Treuting also said Trump’s tough stance toward China is worrying Chinese and Taiwanese in Tokyo who wonder what it means on a business and personal level as well as a geopolitical level.

In addition, there is the question of what happens to Japanese attitudes toward Americans in Japan and American attitudes toward Japanese in the U.S. if Trump’s rhetoric escalates. While the kind of anti-Japanese, “yellow peril” rhetoric in the United States that was heard three decades ago during often intense battles over trade issues is, so far, absent, Trump’s presidency could embolden all manner of racist remarks from those who feel they can now get away with doing so publicly, creating unease and fear among Japanese in the United States.
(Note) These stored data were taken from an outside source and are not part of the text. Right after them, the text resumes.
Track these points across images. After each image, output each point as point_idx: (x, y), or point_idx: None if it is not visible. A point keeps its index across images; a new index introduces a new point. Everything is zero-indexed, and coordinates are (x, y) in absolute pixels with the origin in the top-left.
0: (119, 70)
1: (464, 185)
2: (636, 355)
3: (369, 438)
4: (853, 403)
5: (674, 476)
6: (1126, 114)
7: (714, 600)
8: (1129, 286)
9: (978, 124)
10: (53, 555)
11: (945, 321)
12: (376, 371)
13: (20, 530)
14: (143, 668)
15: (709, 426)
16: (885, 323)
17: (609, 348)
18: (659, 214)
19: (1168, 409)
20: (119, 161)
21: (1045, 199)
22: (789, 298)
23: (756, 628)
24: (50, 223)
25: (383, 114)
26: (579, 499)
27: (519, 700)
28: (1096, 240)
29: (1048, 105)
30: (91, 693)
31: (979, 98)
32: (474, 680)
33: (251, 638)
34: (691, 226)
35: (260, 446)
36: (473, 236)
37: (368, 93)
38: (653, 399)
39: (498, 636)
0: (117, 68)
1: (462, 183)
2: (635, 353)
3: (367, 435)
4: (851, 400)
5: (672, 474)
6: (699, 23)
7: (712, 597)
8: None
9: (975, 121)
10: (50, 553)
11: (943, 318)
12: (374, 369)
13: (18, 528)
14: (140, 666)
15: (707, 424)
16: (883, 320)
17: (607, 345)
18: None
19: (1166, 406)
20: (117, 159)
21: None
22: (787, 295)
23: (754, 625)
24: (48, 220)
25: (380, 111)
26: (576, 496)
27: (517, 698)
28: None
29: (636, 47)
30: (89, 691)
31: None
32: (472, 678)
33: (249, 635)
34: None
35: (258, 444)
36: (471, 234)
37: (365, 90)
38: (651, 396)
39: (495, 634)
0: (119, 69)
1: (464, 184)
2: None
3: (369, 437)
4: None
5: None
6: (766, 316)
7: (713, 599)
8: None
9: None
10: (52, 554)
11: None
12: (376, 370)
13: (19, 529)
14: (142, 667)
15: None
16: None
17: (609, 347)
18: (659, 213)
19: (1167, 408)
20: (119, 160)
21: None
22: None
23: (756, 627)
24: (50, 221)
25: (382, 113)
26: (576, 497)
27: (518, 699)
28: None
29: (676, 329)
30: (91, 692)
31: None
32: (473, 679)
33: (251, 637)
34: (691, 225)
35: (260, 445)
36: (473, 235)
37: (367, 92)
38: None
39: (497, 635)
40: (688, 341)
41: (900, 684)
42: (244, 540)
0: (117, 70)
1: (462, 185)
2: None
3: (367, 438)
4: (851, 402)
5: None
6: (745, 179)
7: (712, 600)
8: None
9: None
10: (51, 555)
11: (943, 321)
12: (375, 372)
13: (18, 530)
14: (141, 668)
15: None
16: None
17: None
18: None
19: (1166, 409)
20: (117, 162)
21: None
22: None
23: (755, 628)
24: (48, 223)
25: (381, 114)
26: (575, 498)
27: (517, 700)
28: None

And as for Americans in Japan, Treuting said that if Trump’s Japan rhetoric is childish and insulting, it could embolden the right wing further as public sympathy for the U.S. erodes.

“I don’t imagine being bullied or anything at the moment. But long-term Americans in Japan could face problems in the workplace, and newcomers might not be as welcome as they were in the past,” Treuting added.

Yukiho Tominaga, a Kanto-based dentist whose wife is American, worries about Trump’s primary focus.

“What I’m most concerned about is that Trump has no interest in what’s happening in Japan or East Asia,” Tominaga said. “He’s a real estate mogul from New York who is interested in his family and his supporters. He has not, to date, shown any interest in this part of the world. This a very scary thought, especially for Japanese.”

For Tatsuya Yoshioka, co-founder of Peaceboat, what Japan really needs to do is demonstrate international leadership by emphasizing two issues that are far more important to the survival of the planet than those effecting only the bilateral relationship.

“Japan needs to show its support in two areas of international cooperation: addressing climate change and seeking the abolishment of nuclear weapons. Both are fundamental to the survival of the human species and are necessary for human security,” Yoshioka said.

In addition, he said, Japanese people need to think more deeply about international political and social trends that led to not only Trump but also a rise in populist, isolationist and nationalist politicians around the world. For Yoshioka, the main reason has to do with the kind of globalization that has been pursued over the past few decades, which is creating sharp divisions between the extremely wealthy and those who feel left out.

“In Europe, we’re seeing populists, mini Donald Trumps ,” Yoshioka said. “It’s the same in Japan, with (former Osaka Mayor and co-founder of the Osaka Ishin no Kai party) Toru Hashimoto. This is the basic problem of one kind of globalization, the kind that only relies on power and money. It creates Donald Trump and others like him.”